"General error: 1005 Can't create table" Using Laravel Schema Build and Foreign Keys

I've been having the same problem. I just noticed the following note at the very bottom of the Laravel Schema docs:

Note: The field referenced in the foreign key is very likely an auto increment and therefore automatically an unsigned integer. Please make sure to create the foreign key field with unsigned() as both fields have to be the exact same type, the engine on both tables has to be set to InnoDB, and the referenced table must be created before the table with the foreign key.

For me, as soon as I set my foreign key fields as such:

$table->integer('author')->unsigned();

I had no problem.

EDIT: Also, make sure that the fields in the foreign table are already created, otherwise this may fail with the same error.

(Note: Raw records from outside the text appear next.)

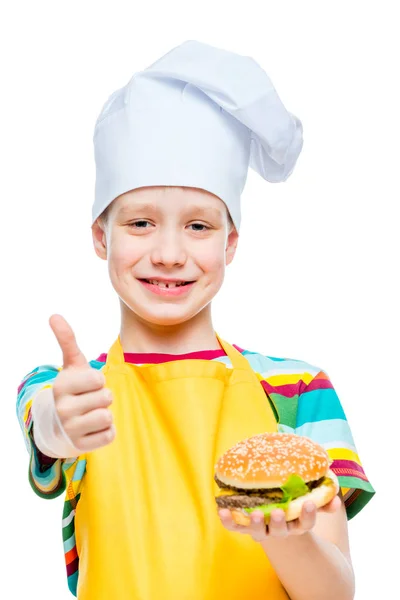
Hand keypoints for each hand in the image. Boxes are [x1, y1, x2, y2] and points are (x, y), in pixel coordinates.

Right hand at [49, 314, 114, 451]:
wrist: (57, 424)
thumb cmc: (72, 389)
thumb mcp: (71, 365)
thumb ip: (67, 340)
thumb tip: (54, 315)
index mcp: (62, 386)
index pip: (98, 380)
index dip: (98, 381)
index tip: (87, 384)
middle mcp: (63, 409)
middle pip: (106, 398)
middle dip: (103, 398)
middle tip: (90, 400)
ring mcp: (71, 429)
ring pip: (107, 417)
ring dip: (105, 414)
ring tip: (92, 413)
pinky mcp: (81, 446)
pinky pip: (109, 435)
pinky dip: (106, 432)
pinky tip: (93, 429)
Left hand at [218, 496, 340, 541]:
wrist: (276, 515)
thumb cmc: (295, 503)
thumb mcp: (309, 500)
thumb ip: (322, 498)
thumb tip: (335, 496)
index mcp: (297, 523)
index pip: (306, 522)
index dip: (307, 514)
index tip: (308, 503)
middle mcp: (280, 529)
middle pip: (280, 530)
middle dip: (278, 522)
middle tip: (278, 512)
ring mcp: (262, 529)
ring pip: (258, 532)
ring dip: (255, 524)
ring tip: (254, 513)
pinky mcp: (245, 526)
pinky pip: (236, 526)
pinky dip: (228, 521)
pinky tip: (221, 510)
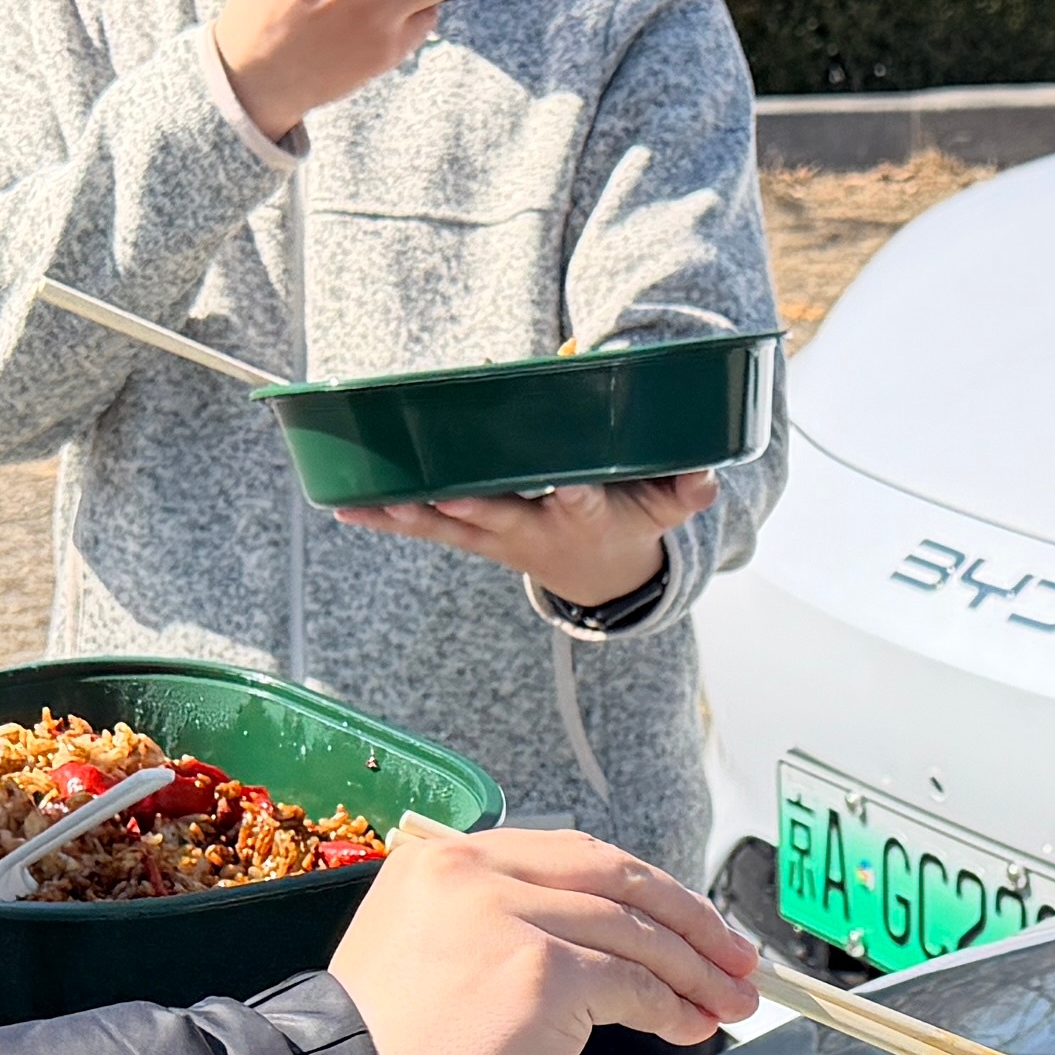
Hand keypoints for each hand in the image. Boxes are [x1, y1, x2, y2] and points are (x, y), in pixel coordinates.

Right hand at [326, 819, 756, 1054]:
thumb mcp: (428, 963)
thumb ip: (498, 930)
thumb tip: (604, 951)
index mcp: (441, 860)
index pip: (571, 856)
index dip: (641, 888)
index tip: (684, 919)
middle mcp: (473, 872)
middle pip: (614, 879)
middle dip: (688, 919)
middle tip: (734, 956)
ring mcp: (508, 918)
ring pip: (633, 932)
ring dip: (694, 970)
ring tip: (730, 1001)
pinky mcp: (540, 973)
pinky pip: (632, 984)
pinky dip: (672, 1007)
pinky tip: (690, 1026)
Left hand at [340, 470, 720, 611]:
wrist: (596, 578)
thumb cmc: (626, 525)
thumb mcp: (661, 511)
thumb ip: (683, 492)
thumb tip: (708, 476)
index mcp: (578, 519)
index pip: (577, 502)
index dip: (571, 493)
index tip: (566, 482)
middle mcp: (530, 532)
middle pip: (495, 516)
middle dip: (468, 505)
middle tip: (439, 494)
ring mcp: (494, 537)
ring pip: (447, 526)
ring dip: (408, 516)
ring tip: (365, 503)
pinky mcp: (469, 536)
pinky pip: (424, 529)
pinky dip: (387, 520)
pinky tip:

I'm not 100% sure if these are the reasons this is failing but a couple of pointers. If you're using an older version of mySQL as the database, the default table implementation is myISAM that does not support foreign key restraints. As your scripts are failing on the foreign key assignment, you are better off explicitly stating that you want INNODB as the engine using this syntax in Schema's create method.

Schema::create('lessons', function($table)
{
    $table->engine = 'InnoDB';

    $table->increments('id');
    $table->string('title')->nullable();
    $table->string('summary')->nullable();
    $table->timestamps();
});

This should hopefully alleviate the problems you are having.

Also, whilst you can declare foreign keys as an afterthought, I create the foreign keys within the initial schema as I can do an easy check to make sure I've got the right DB engine set.

Schema::create('tutorials', function($table)
{
    $table->engine = 'InnoDB';

    $table->increments('id');
    $table->integer('author');
    $table->integer('lesson');
    $table->string('title')->nullable();
    $table->string('summary')->nullable();
    $table->string('tagline')->nullable();
    $table->text('content')->nullable();
    $table->text('attachments')->nullable();
    $table->timestamps();

    $table->foreign('author')->references('id')->on('users');
    $table->foreign('lesson')->references('id')->on('lessons');
});

Hope this helps / solves your problem.


A Summary of the answers already listed, plus mine:

  1. Foreign Keys generally require InnoDb, so set your default engine, or explicitly specify

    $table->engine = 'InnoDB';
    
  2. Foreign keys require the referenced table to exist. Make sure the referenced table is created in an earlier migration, prior to creating the key. Consider creating the keys in a separate migration to be sure.

  3. Foreign Keys require the data type to be congruent. Check whether the referenced field is the same type, whether its signed or unsigned, whether it's length is the same (or less).

  4. If you are switching between hand-coding migrations, and using generators, make sure you check the id type you are using. Artisan uses increments() by default but Jeffrey Way appears to prefer integer('id', true).